A new turf war is brewing in San Carlos.
Two years after the city installed synthetic grass on the Highlands Park playing field — the result of more than a decade of debate, environmental reviews and even a lawsuit — a new round of opposition to the material is springing up around Crestview Park.
The city is currently planning a $1.7 million renovation of the park, including synthetic turf on the athletic field, but some neighbors are saying no way to what they call “a plastic park.” The group Save San Carlos Parks — the same name used by those who sued the city over Highlands but no affiliation — is collecting signatures, reaching out to the community and hoping their efforts plant the seeds for natural sod.
“I don’t think its a great idea at all, mostly because we have so few parks within San Carlos that to take a park with a general purpose and make changes to increase soccer play makes it a single-purpose sport venue,” said Mike Thompson who manages the group’s website and is organizing a booth at Hometown Days next weekend.
“It’s a shameful waste of a beautiful park that does serve soccer purposes,” he added.
Assistant City Manager Brian Moura said the renovation calls for artificial turf only on the playing field, not the entire park, but Thompson said the field is a very large majority of the space.

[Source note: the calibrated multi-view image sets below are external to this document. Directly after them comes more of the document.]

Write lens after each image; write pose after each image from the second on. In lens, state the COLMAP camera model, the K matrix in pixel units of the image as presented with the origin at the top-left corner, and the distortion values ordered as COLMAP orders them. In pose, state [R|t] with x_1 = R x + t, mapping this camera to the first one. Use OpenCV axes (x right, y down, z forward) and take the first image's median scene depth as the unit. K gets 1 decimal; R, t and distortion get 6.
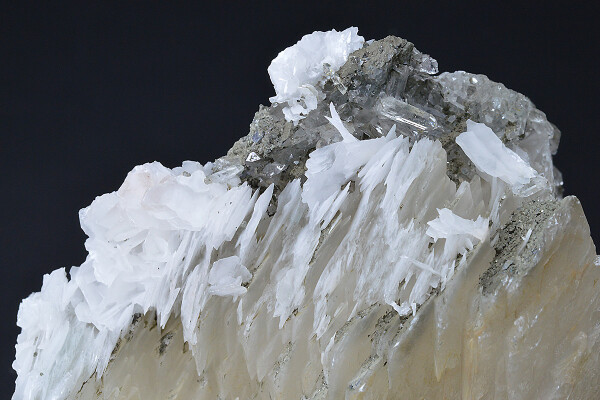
lens RADIAL K [[1695.6, 0, 300.3], [0, 1695.6, 200.1], [0, 0, 1]] dist [-0.099777, 0.000000]
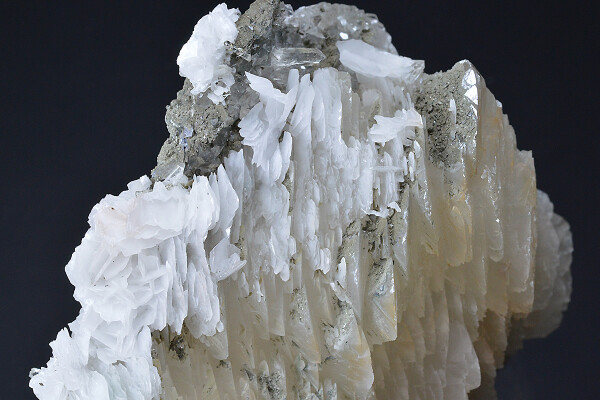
lens RADIAL K [[1695.6, 0, 299.7], [0, 1695.6, 199.2], [0, 0, 1]] dist [-0.099777, 0.000000]
pose [[0.821306, -0.422300, 0.383560, -0.398891], [0.420700, 0.902445, 0.092760, -0.068750], [-0.385315, 0.085180, 0.918845, -0.009594]]
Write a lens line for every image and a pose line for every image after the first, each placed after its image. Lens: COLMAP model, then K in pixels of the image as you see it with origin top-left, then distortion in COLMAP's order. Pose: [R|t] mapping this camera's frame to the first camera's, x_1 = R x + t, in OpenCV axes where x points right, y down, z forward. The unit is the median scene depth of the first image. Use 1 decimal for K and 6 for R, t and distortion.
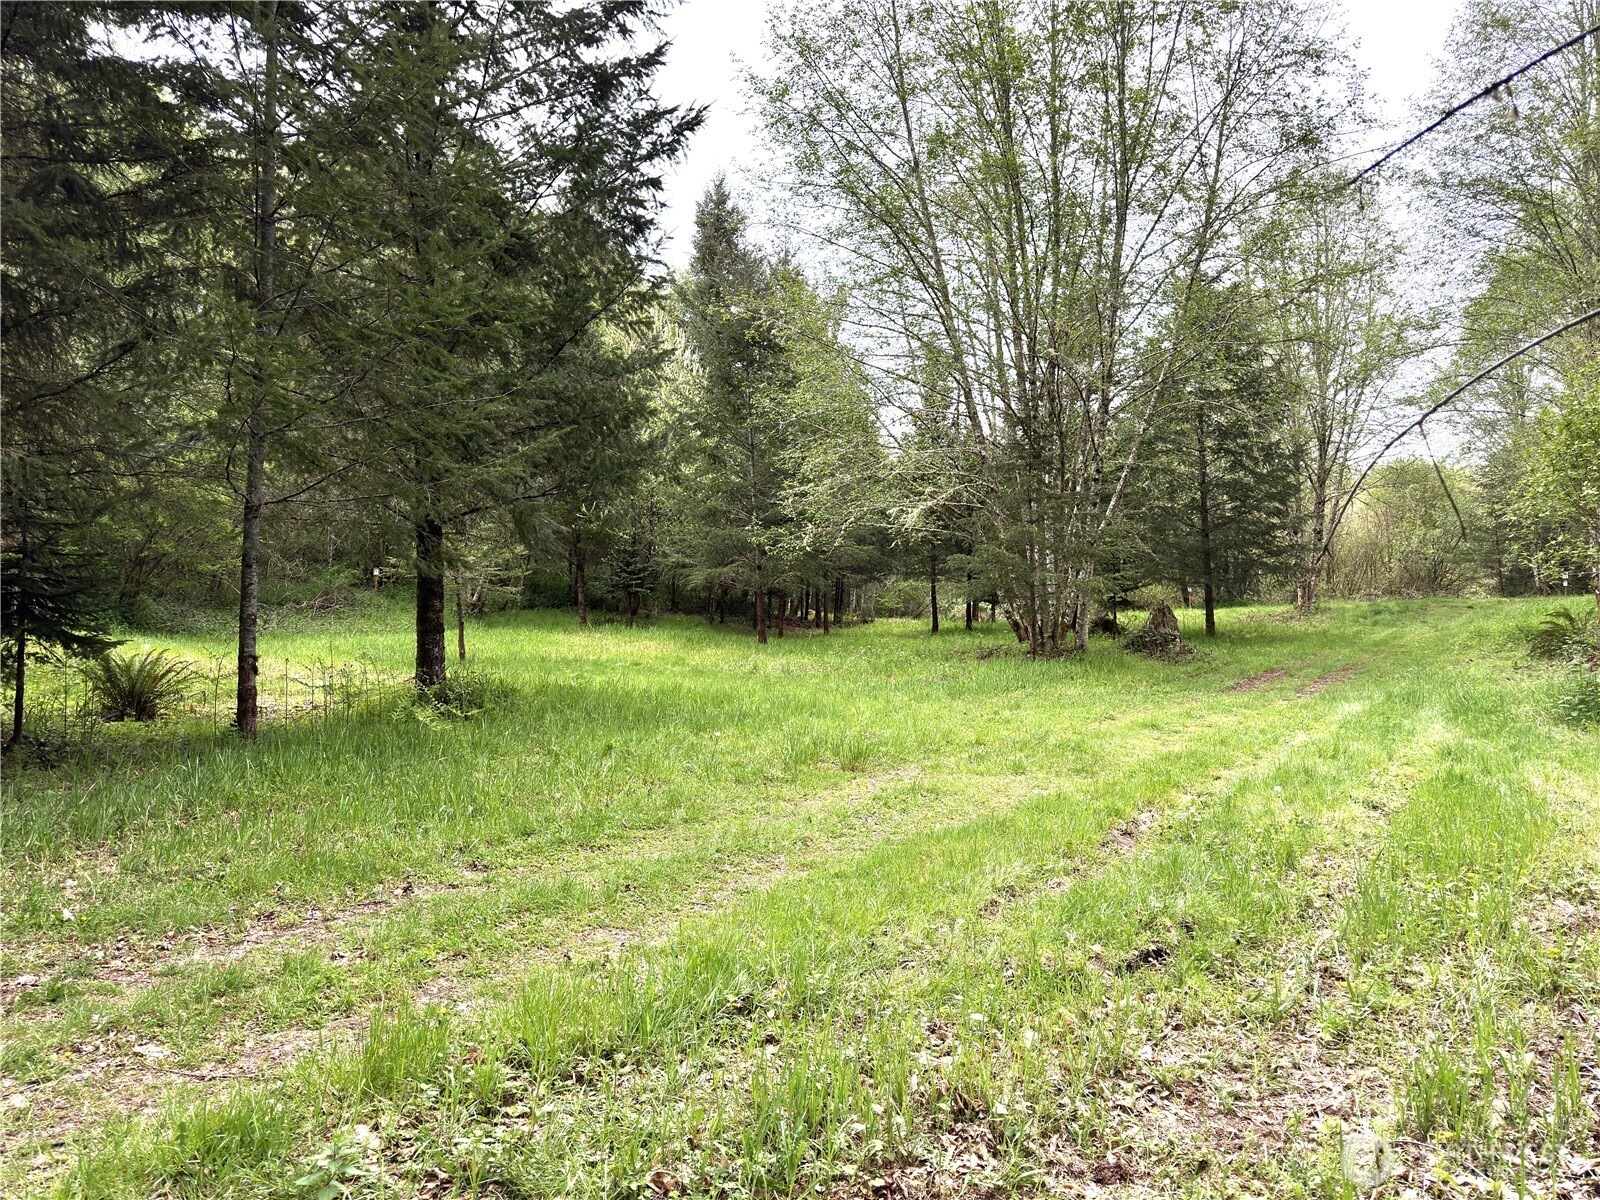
lens RADIAL K [[1119.5, 0, 794.2], [0, 1119.5, 605.6], [0, 0, 1]] dist [0.014491, 0.001309]
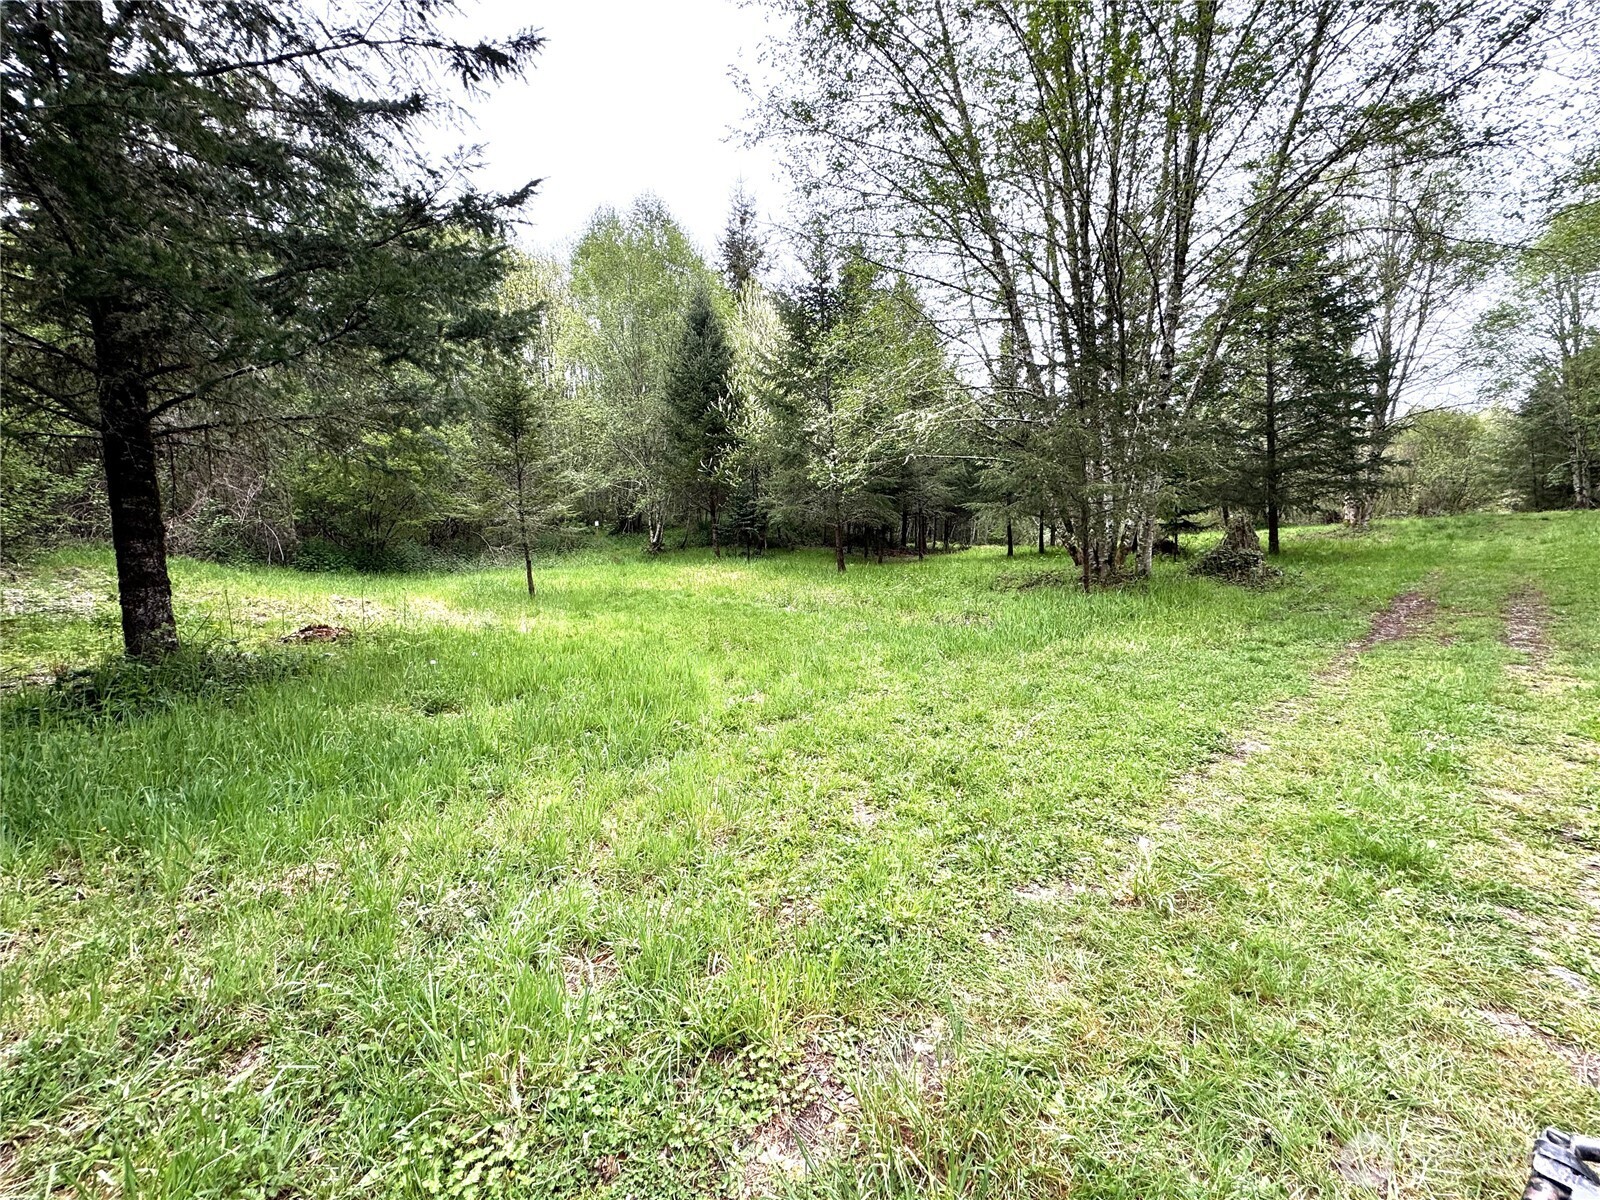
lens RADIAL K [[635.2, 0, 805.3], [0, 635.2, 597.1], [0, 0, 1]] dist [-0.003185, -0.000216]
pose [[0.973736, -0.010069, -0.227458, 0.083154], [0.029659, 0.996119, 0.082872, 0.005102], [0.225741, -0.087442, 0.970255, 0.343048]]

The city doesn’t currently plan to add lights to Crestview — a significant ancillary worry along with traffic that Highlands residents had — but Thompson doesn’t see how it can expand playing hours particularly in winter without them.

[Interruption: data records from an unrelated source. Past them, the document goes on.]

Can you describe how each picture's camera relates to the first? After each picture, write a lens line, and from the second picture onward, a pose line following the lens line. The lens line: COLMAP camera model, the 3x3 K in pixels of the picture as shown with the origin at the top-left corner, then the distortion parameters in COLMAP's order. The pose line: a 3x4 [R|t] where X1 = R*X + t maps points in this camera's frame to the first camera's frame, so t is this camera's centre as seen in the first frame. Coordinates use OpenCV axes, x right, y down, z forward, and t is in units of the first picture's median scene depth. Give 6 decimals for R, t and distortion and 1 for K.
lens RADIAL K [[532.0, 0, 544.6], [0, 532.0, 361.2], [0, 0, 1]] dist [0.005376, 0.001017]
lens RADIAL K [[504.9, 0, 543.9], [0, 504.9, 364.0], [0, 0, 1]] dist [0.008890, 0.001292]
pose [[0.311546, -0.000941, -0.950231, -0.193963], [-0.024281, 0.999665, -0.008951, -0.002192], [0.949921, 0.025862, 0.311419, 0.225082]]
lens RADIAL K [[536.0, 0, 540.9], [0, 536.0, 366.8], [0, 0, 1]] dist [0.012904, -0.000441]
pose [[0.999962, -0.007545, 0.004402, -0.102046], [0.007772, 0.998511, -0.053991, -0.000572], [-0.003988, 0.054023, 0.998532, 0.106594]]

And if they aren’t installed, he asked why is the city investing millions of dollars in a field that won’t actually expand soccer access?

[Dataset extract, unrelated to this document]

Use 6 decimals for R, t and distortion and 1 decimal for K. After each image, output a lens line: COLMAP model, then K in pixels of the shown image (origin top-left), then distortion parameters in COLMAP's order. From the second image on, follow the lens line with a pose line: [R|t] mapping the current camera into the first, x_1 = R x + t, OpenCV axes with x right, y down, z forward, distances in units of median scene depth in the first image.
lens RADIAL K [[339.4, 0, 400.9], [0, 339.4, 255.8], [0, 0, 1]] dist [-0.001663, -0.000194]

The city is holding a community meeting May 23 on the updated design followed by Parks and Recreation Commission consideration June 5. Thompson said residents are optimistic that other renovation concerns like reconfiguring the volleyball and basketball courts will be ameliorated with the new proposals. The synthetic turf, on the other hand, doesn’t appear to be going away.
In anticipation, dozens of neighbors have met together and with Councilman Mark Olbert. They are also hoping to spread the word at Hometown Days and by collecting signatures. As of Friday, the circulated petition had more than 400 names.
But Thompson said he and the neighbors hope residents from other areas of the city also join the fight. The city won’t stop at Crestview for soccer space just like it didn’t stop at Highlands, he said.
Moura said the city has heard worry about turf from some residents but the bigger issues are concerns the track is disappearing — it’s not — or that the hardscape area is being diminished.
“Any time you renovate a park, you really have to address all the different features and people do get emotional,” Moura said.
Emotions were never as high as the seemingly never-ending quest to renovate the city’s other playing fields, as proponents touted playing hours and water conservation and opponents argued about heat and health concerns.
The tug-of-war over synthetic turf picked up steam after a 28-member field committee formed in 2004 and recommended its use on the lower field of Highlands Park and Heather Elementary School. However, the Parks and Recreation Commission voted in favor of looking at Tierra Linda Middle School. The council later ended a two-night public hearing by voting to install artificial turf at Tierra Linda and Central middle schools and natural sod at Highlands Park and Heather Elementary School. Two weeks later, the council voted again, deciding 3-2 in favor of analyzing the idea of installing synthetic turf at Heather. When the council couldn’t reach a 30-year use agreement with the San Carlos Elementary School District over Heather, the city moved to Highlands Park on a narrow vote.
The original Save San Carlos Parks group then sued over the scope of the environmental review which resulted in the city opting for an organic infill made of coconut husk, peat and sand or a combination of coconut fiber, cork and sand.
Moura said the turf at Crestview would likely be the same material. The park is on Crestview Drive north of Brittan Avenue.
The community meeting is 7 p.m. Thursday, May 23 at the San Carlos Library, Second floor meeting rooms, 610 Elm St. The Parks and Recreation Commission meets 7 p.m. Wednesday, June 5 at City Hall, 600 Elm St.